The agency director reported that the agency expends a great deal of effort trying to keep children out of foster care, as is also the case in the other two agencies. All cases entering foster care have an initial goal of reunification. The only exceptions are cases that had previously been in foster care, which can go directly to the adoption unit under certain circumstances. Once a child is placed in care, services provided to reunify the family include individual and family therapy for the parents and child, substance abuse treatment, mental health treatment, parenting classes, employment and training services, day care, and medical services. If birth parents refuse to participate in services or make no progress toward remedying their problems within 6 months of placement, the worker considers changing the goal to adoption.
Agency C maintains legal custody of the child and gives physical custody to parents when a child returns home. This custody arrangement generally lasts for a minimum of 6 months and allows the agency to immediately remove the child without going to court if there is any question of the child's safety at home. Aftercare services are provided by a contractual agency for up to 20 hours per week and include services to improve parenting skills and assistance in helping the child make the transition back into the family.

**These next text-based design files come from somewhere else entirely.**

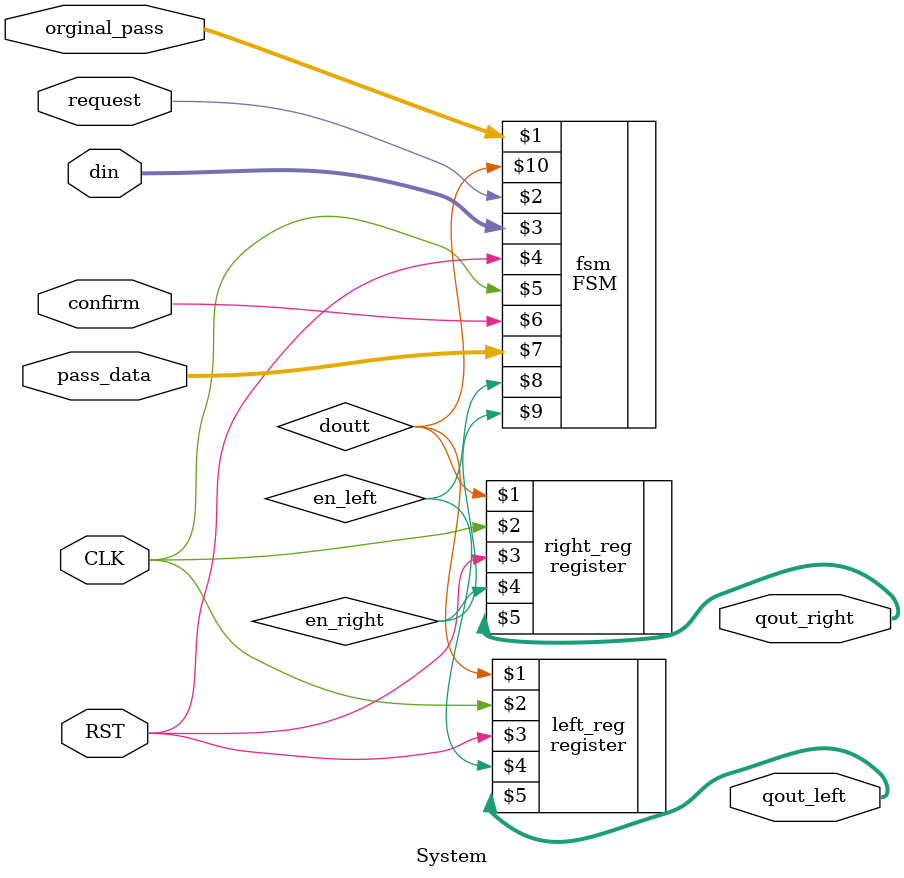
<source format=v>
`timescale 1ns / 1ps
module System(
   input [3:0]  orginal_pass,
   input        request,
	input  [3:0] din,
	input        RST ,
	input        CLK ,
	input        confirm ,
	input  [3:0] pass_data ,
	output   [3:0] qout_left,
	output   [3:0] qout_right

);
	wire en_left ;
	wire en_right ;
	wire doutt;
	FSM fsm(orginal_pass, request, din, RST , CLK , confirm , pass_data ,en_left , en_right , doutt);
	register left_reg(doutt, CLK, RST, en_left,  qout_left);
	register right_reg(doutt, CLK, RST, en_right,  qout_right);

	//register right_reg( RST ,en_right , CLK , doutt , qout_right);
	

endmodule

</source>
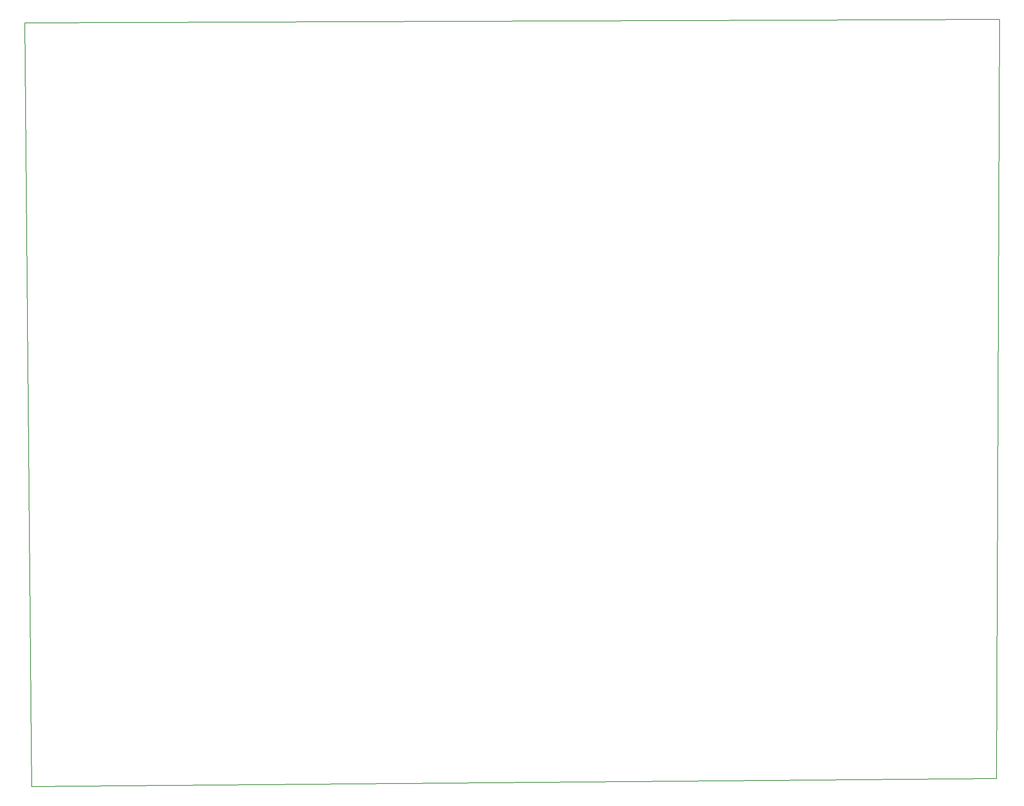
<source format=gbr>
G04 DipTrace 2.4.0.2*
%INnewBoardOutlinelong.gbr*%
%MOIN*%
%ADD11C,0.0055*%
%FSLAX44Y44*%
G04*
G70*
G90*
G75*
G01*
%LNBoardOutline*%
%LPD*%
X3937Y70694D2*
D11*
X89071Y71007D1*
X88821Y4625D1*
X4562Y3937D1*
X3937Y70694D1*
M02*

</source>
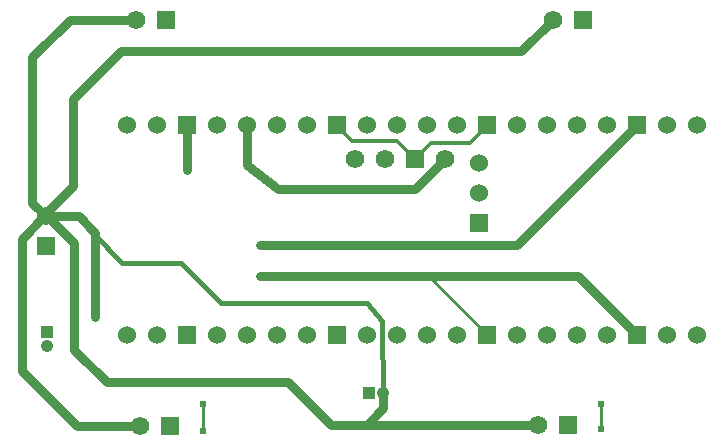
<source format=gbl>
G04 Layer: BottomLayer*
G04 EasyEDA v6.5.34, 2023-09-18 22:27:19*
G04 bc2ed7582af3402095bcfb090b7e3d1d,4f913e99b9844981aeab8c69eabd27f9,10*
G04 Gerber Generator version 0.2*
G04 Scale: 100 percent, Rotated: No, Reflected: No *
G04 Dimensions in millimeters *
G04 leading zeros omitted , absolute positions ,4 integer and 5 decimal *
%FSLAX45Y45*%
%MOMM*%

%ADD10C,0.4000*%
%ADD11C,0.8000*%
%ADD12C,0.3000*%
%ADD13C,0.2540*%
%ADD14R,1.5748X1.5748*%
%ADD15C,1.5748*%
%ADD16C,1.5240*%
%ADD17R,1.5240X1.5240*%
%ADD18C,1.0500*%
%ADD19R,1.0500X1.0500*%
%ADD20C,0.6200*%

%LPD*%
D10*
X3173984Y-3492500D02*
G01*
X3162300Y-2844800D01*
X3035300Y-2692400D01*
X1803400Y-2692400D01*
X1460500Y-2349500D01*
X965200Y-2349500D01*
X727202Y-2111502D01*
X736600Y-2111502D01*
D11*
X3173996Y-3454400D02*
G01*
X3173996Y-3582403D01*
X3035300Y-3721100D01*
X736600Y-2806700D02*
G01*
X736600Y-2095500D01*
X596900Y-1955800D01*
X317500Y-1955800D01*
X4483100Y-3721100D02*
G01*
X2730500Y-3721100D01*
X2367279Y-3357879D01*
X830579Y-3357879D01*
X558800Y-3086100D01*
X558800Y-2184400D01*
X330200Y-1955800D01*
X317500Y-1955800D01*
D12*
X2781300Y-1181100D02*
G01*
X2781300Y-1193800D01*
X2908300Y-1320800D01*
X3289300Y-1320800D01*
X3441700Y-1473200D01*
D13*
X4051300Y-2959100D02*
G01*
X3557270Y-2463800D01*
D11*
X5321300Y-2959100D02*
G01*
X4826000Y-2463800D01*
X2133600Y-2463800D01*
X1511300Y-1181100D02*
G01*
X1511300Y-1562100D01*
X4610100Y-292100D02*
G01*
X4343400Y-558800D01*
X952500Y-558800D01*
X546100Y-965200D01*
X546100Y-1701800D01*
X317500Y-1930400D01*
X317500Y-1955800D01*
X3695700Y-1473200D02*
G01*
X3441700Y-1727200D01*
X2286000Y-1727200D01*
X2019300Y-1524000D01*
X2019300Y-1181100D01*
X5321300Y-1181100D02*
G01*
X4305300Y-2197100D01*
X2133600Y-2197100D01*
X1117600Y-3733800D02*
G01*
X584200Y-3733800D01*
X114300Y-3263900D01*
X114300Y-2146300D01*
X304800Y-1955800D01*
X317500Y-1955800D01*
X1079500Y-292100D02*
G01*
X520700Y-292100D01*
X203200Y-609600D01*
X203200Y-1841500D01*
X317500Y-1955800D01*
D13*
X1651000Y-3771900D02*
G01*
X1651000Y-3543300D01*
D12*
X4051300Y-1181100D02*
G01*
X4051300Y-1193800D01*
X3911600Y-1333500D01*
X3581400Y-1333500D01*
X3441700Y-1473200D01*
D13*
X5016500Y-3759200D02*
G01*
X5016500Y-3543300D01*
D14*
G01*
X317500Y-2209800D03*
D15*
G01*
X317500Y-1955800D03*
G01*
X3695700Y-1473200D03*
D14*
G01*
X3441700Y-1473200D03*
D15*
G01*
X3187700Y-1473200D03*
G01*
X2933700Y-1473200D03*
G01*
X4483100Y-3721100D03*
D14*
G01*
X4737100Y-3721100D03*
D15*
G01*
X1117600Y-3733800D03*
D14*
G01*
X1371600Y-3733800D03*
D15*
G01*
X1079500Y-292100D03*
D14*
G01*
X1333500Y-292100D03*
D15*
G01*
X4610100Y-292100D03*
D14*
G01*
X4864100Y-292100D03*
D16*
G01*
X5829300Y-1181100D03*
G01*
X5575300Y-1181100D03*
D17*
G01*
X5321300Y-1181100D03*
D16*
G01*
X5067300Y-1181100D03*
G01*
X4813300Y-1181100D03*
G01*
X4559300Y-1181100D03*
G01*
X4305300Y-1181100D03*
D17*
G01*
X4051300Y-1181100D03*
D16*
G01*
X3797300Y-1181100D03*
G01*
X3543300Y-1181100D03*
G01*
X3289300Y-1181100D03*
G01*
X3035300Y-1181100D03*
D17*
G01*
X2781300Y-1181100D03*
D16*
G01*
X2527300Y-1181100D03*
G01*
X2273300Y-1181100D03*
G01*
X2019300Y-1181100D03*
G01*
X1765300Y-1181100D03*
D17*
G01*
X1511300Y-1181100D03*
D16*
G01*
X1257300Y-1181100D03*
G01*
X1003300Y-1181100D03*
G01*
X5829300Y-2959100D03*
G01*
X5575300Y-2959100D03*
D17*
G01*
X5321300Y-2959100D03*
D16*
G01*
X5067300Y-2959100D03*
G01*
X4813300Y-2959100D03*
G01*
X4559300Y-2959100D03*
G01*
X4305300Y-2959100D03*
D17*
G01*
X4051300Y-2959100D03*
D16*
G01*
X3797300Y-2959100D03*
G01*
X3543300Y-2959100D03*
G01*
X3289300Y-2959100D03*
G01*
X3035300Y-2959100D03*
D17*
G01*
X2781300Y-2959100D03*
D16*
G01*
X2527300Y-2959100D03*
G01*
X2273300Y-2959100D03*
G01*
X2019300Y-2959100D03*
G01*
X1765300Y-2959100D03*
D17*
G01*
X1511300Y-2959100D03*
D16*
G01*
X1257300Y-2959100D03*
G01*
X1003300Y-2959100D03*
G01*
X3986301Y-1757705D03*
G01*
X3986301Y-1503705D03*
D17*
G01*
X3986301Y-2011705D03*
D18*
G01*
X330200Y-3059709D03*
D19*
G01*
X330200Y-2934715D03*
D18*
G01*
X3173996Y-3454400D03*
D19*
G01*
X3049003Y-3454400D03*
D20*
G01*
X1651000Y-3771900D03*
G01*
X1651000Y-3543300D03*
G01*
X5016500Y-3759200D03*
G01*
X5016500Y-3543300D03*
G01*
X2220620Y-558800D03*
G01*
X2133600Y-2197100D03*
G01*
X1511300Y-1562100D03*
G01*
X2133600Y-2463800D03*
G01*
X736600Y-2806700D03*
G01*
X2781300Y-2197100D03*
G01*
X2781300Y-2465199D03*
M02*

</source>
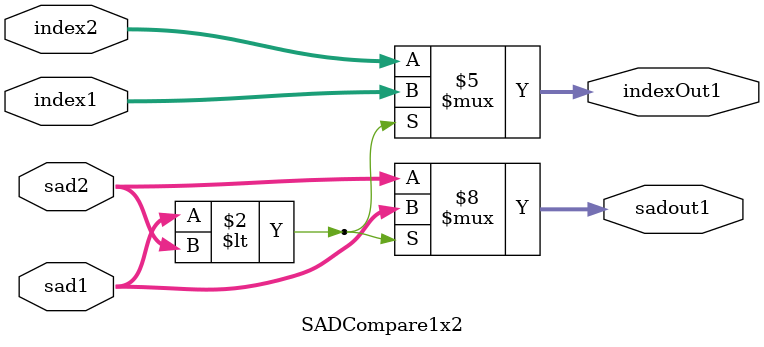
<source format=v>
`timescale 1ns / 1ps


module SADCompare1x2(sad1, sad2, index1, index2, sadout1, indexOut1);

    input [31:0] sad1, sad2, index1, index2;

    
    reg [31:0]indexout;
    reg [6:0] i;
    reg signed [31:0] indextemp, indexCoorCalc;
    output reg [31:0] sadout1, indexOut1;
   
  
    initial begin
        sadout1 <= 0;
        indexOut1 <= 0;
    end
    
    always @ (sad1, sad2) begin
        if (sad1 < sad2)begin
            sadout1 <= sad1; 
            indexOut1 <= index1;
        end
        else begin
            sadout1 <= sad2;
            indexOut1 <= index2;
        end
        
    end


endmodule

</source>
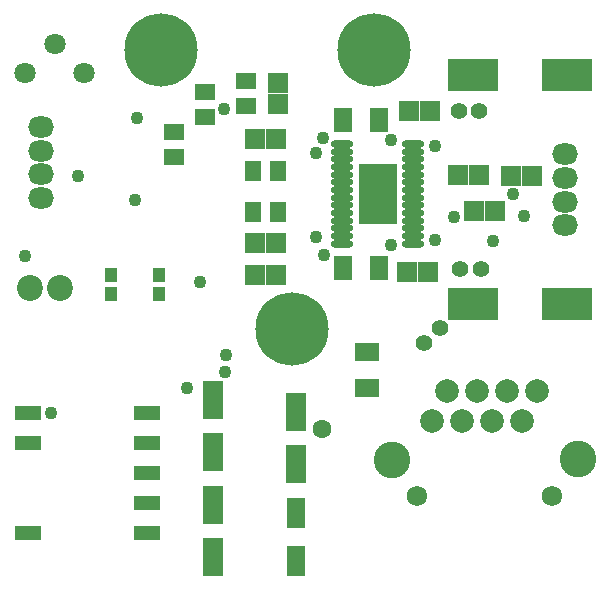
<source format=gts>
G04*
G04 #@! TF.GenerationSoftware,Altium Limited,Altium Designer,21.4.1 (30)*
G04*
G04 Layer_Color=8388736*
%FSLAX24Y24*%
%MOIN*%
G70*
G04*
G04 #@! TF.SameCoordinates,E320E570-2092-40B9-98FA-40774E7A4B3A*
G04*
G04*
G04 #@! TF.FilePolarity,Negative*
G04*
G01*
G75*
%ADD15R,0.0669X0.0691*%
%ADD16R,0.0613X0.0810*%
%ADD17R,0.0554X0.0673*%
%ADD18R,0.0673X0.0554*%
%ADD19R,0.0810X0.0613*%
%ADD20R,0.0709X0.1260*%
%ADD21R,0.0691X0.0669*%
%ADD22R,0.0906X0.0472*%
%ADD23O,0.0748X0.0256*%
%ADD24R,0.1260X0.2047*%
%ADD25R,0.0433X0.0472*%
%ADD26R,0.1654X0.1063*%
%ADD27R,0.0610X0.1004*%
%ADD28O,0.0866X0.0709*%
%ADD29C,0.0787*%
%ADD30C,0.0866*%
%ADD31C,0.2441*%
%ADD32C,0.0679*%
%ADD33C,0.1220*%
%ADD34C,0.0709*%
%ADD35C,0.0433*%
%ADD36C,0.0551*%
%ADD37C,0.0630*%
D15*
X19725Y19449D02*
D03*
X19015D02*
D03*
X18479Y20650D02*
D03*
X19188D02*
D03*
X20945Y20630D02*
D03*
X20236D02*
D03*
X16771Y17402D02*
D03*
X17481D02*
D03*
X16850Y22795D02*
D03*
X17559D02*
D03*
X11711Y17302D02*
D03*
X12420D02*
D03*
Y18365D02*
D03*
X11711D02*
D03*
X11710Y21859D02*
D03*
X12419D02*
D03*
D16*
X15837Y17559D02*
D03*
X14635D02*
D03*
X15837Y22480D02*
D03*
X14635D02*
D03*
D17*
X11652Y20796D02*
D03*
X12479D02*
D03*
X11652Y19428D02*
D03*
X12480D02*
D03*
D18*
X9016Y21240D02*
D03*
Y22067D02*
D03*
X11409Y23779D02*
D03*
Y22952D02*
D03*
X10039Y22578D02*
D03*
Y23406D02*
D03*
D19*
X15433Y13533D02*
D03*
Y14735D02*
D03*
D20*
X13071Y11024D02*
D03*
Y12756D02*
D03*
X10315Y13150D02*
D03*
Y11417D02*
D03*
Y9646D02*
D03*
Y7913D02*
D03*
D21*
X12472Y23720D02*
D03*
Y23011D02*
D03*
D22*
X4154Y11709D02*
D03*
Y12709D02*
D03*
X8130D02*
D03*
X4154Y8709D02*
D03*
X8130Y11709D02*
D03*
Y10709D02*
D03*
Y9709D02*
D03*
Y8709D02*
D03*
D23*
X14629Y21680D02*
D03*
Y21424D02*
D03*
Y21168D02*
D03*
Y20912D02*
D03*
Y20656D02*
D03*
Y20401D02*
D03*
Y20145D02*
D03*
Y19889D02*
D03*
Y19633D02*
D03*
Y19377D02*
D03*
Y19121D02*
D03*
Y18865D02*
D03*
Y18609D02*
D03*
Y18353D02*
D03*
X16992Y21680D02*
D03*
Y21424D02*
D03*
Y21168D02*
D03*
Y20912D02*
D03*
Y20656D02*
D03*
Y20401D02*
D03*
Y20145D02*
D03*
Y19889D02*
D03*
Y19633D02*
D03*
Y19377D02*
D03*
Y19121D02*
D03*
Y18865D02*
D03*
Y18609D02*
D03*
Y18353D02*
D03*
D24*
X15811Y20017D02*
D03*
D25*
X8524Y16693D02*
D03*
X6909Y17323D02*
D03*
Y16693D02*
D03*
X8524Y17323D02*
D03*
D26*
X22126Y23976D02*
D03*
X18976D02*
D03*
X22126Y16339D02*
D03*
X18976D02*
D03*
D27*
X13071Y9380D02*
D03*
Y7785D02*
D03*
D28*
X22047Y18976D02*
D03*
Y19764D02*
D03*
Y20551D02*
D03*
Y21339D02*
D03*
X4587Y22244D02*
D03*
Y21457D02*
D03*
Y20669D02*
D03*
Y19882D02*
D03*
D29*
X17620Y12461D02*
D03*
X18120Y13461D02*
D03*
X18620Y12461D02*
D03*
X19120Y13461D02*
D03*
X19620Y12461D02*
D03*
X20120Y13461D02*
D03*
X20620Y12461D02*
D03*
X21120Y13461D02*
D03*
D30*
X4224Y16890D02*
D03*
X5224D02*
D03*
D31*
X12953Y15512D02*
D03*
X15669Y24803D02*
D03*
X8583D02*
D03*
D32*
X17120Y9961D02*
D03*
X21620D02*
D03*
D33*
X22480Y11181D02*
D03*
X16281Y11161D02*
D03*
D34*
X5039Y25020D02*
D03*
X6024Y24035D02*
D03*
X4055D02*
D03*
D35*
X17717Y18465D02*
D03*
X10669Y22835D02*
D03*
X19646Y18445D02*
D03*
X20669Y19291D02*
D03*
X16260Y18307D02*
D03*
X9870Y17087D02*
D03*
X5827Y20630D02*
D03*
X15511Y20667D02*
D03*
Y20234D02*
D03*
Y19801D02*
D03*
Y19367D02*
D03*
X16111Y20667D02*
D03*
Y20234D02*
D03*
Y19801D02*
D03*
Y19367D02*
D03*
X20315Y20000D02*
D03*
X10748Y14646D02*
D03*
X10709Y14094D02*
D03*
X4055Y17953D02*
D03*
X7795Y22559D02*
D03*
X7717Y19803D02*
D03*
X13976Y21892D02*
D03*
X9449Y13543D02*
D03*
X14016Y17992D02*
D03*
X13740Y18583D02*
D03*
X16260Y21811D02*
D03*
X18346Y19252D02*
D03*
X17717Y21614D02*
D03*
X4917Y12713D02*
D03*
X13740Y21378D02*
D03*
D36*
X17362Y15039D02*
D03*
X17874Y15551D02*
D03*
X19252Y17520D02*
D03*
X19173Y22795D02*
D03*
X18543Y17520D02*
D03*
X18524Y22776D02*
D03*
D37*
X13937Y12165D02*
D03*
M02*

</source>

3. It is important to remember that the individual workers we spoke with were chosen by their agencies and likely represented the agencies' more exemplary workers. However, the agencies provided access to workers with varied backgrounds and experiences, from different reunification programs (intensive reunification vs. ongoing foster care units), and who served various types of families.
4. Three of the four had masters in social work degrees.
5. No information was available on the number of children who were reunified, adopted, or had other exit outcomes.
6. This site was a pilot site for Family to Family. This model emphasizes a community-based approach to foster care which includes placing children in their neighborhoods, involving foster families as team members in reunification efforts, and investing in the neighborhood as a resource for children and families.